Arctic wolves inhabit some of the most inhospitable terrain in the world. The arctic wolf is one of the few mammals than can tolerate these conditions. The wolf preys on lemmings and arctic hare, but its most substantial source of food is the musk ox and caribou. The wolf pack has to travel over areas of up to 800 square miles in search of prey. When winter temperatures plummet, the wolves may follow migrating caribou south. Full grown caribou and musk oxen are far too powerful for a single wolf to attack alone, so wolves must always work together as a pack when hunting large prey. Surprise attacks are almost impossible on the open tundra; by the time the pack approaches, its prey is in a defensive stance. The wolf pack must then try to disrupt the herd. The wolves circle the herd and prowl around, forcing the oxen to shift their ground to face them. If the wolves are successful, the oxen scatter. Once the herd has scattered, the wolves give chase, trying to isolate a young or weak animal. If one wolf catches a victim, the others will aid in killing it. A musk ox provides enough food to last the wolves for several days.
Wolves usually live in small packs, or family groups, that consist of a breeding pair, their cubs, and their unmated offspring from the previous two or three seasons. All of the adults in the pack cooperate in feeding and caring for the cubs. Lone wolves are usually young males that have left the pack in search of their own territories. They avoid other wolves unless they are potential mates. If a lone wolf finds unoccupied territory, it will claim it by marking it with its scent. It then attracts a mate and starts a new pack.

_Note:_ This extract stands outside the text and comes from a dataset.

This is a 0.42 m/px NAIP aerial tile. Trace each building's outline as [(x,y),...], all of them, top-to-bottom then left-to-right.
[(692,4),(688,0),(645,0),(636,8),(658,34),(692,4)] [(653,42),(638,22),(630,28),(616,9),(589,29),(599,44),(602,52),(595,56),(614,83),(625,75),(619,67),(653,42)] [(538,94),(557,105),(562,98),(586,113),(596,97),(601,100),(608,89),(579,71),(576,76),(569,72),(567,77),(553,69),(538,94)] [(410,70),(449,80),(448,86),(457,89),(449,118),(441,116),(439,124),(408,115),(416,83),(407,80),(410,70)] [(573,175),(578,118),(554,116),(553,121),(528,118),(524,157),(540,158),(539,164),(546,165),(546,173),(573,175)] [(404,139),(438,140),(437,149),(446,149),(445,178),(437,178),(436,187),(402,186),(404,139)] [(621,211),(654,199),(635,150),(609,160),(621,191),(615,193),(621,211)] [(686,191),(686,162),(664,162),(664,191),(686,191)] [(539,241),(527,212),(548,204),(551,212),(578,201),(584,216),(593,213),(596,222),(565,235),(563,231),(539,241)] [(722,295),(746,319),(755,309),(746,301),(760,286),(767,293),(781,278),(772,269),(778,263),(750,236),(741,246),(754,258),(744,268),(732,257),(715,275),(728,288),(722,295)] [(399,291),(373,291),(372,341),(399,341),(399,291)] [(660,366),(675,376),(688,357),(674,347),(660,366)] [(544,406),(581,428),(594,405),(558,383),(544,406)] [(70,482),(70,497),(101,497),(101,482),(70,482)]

Throughout the fall and winter, wolves keep on the move. But after mating in March, the pregnant female leaves the pack to find a nursery den. She may dig a new one, but where the ground is frozen, she will be forced to return to an old den in a cave or rock cleft. The cubs are born deaf, blind, and helpless. They are totally dependent on their mother, and she in turn relies on her mate to bring her the food she needs. After a month, the cubs are able to eat meat. From then on, the whole pack shares in the job of feeding them with regurgitated meat from a kill. The cubs may strike out on their own the following year.
Wolves in general have been threatened throughout history. The Arctic wolf is the only subspecies still found over the whole of its original range, largely because it rarely encounters humans.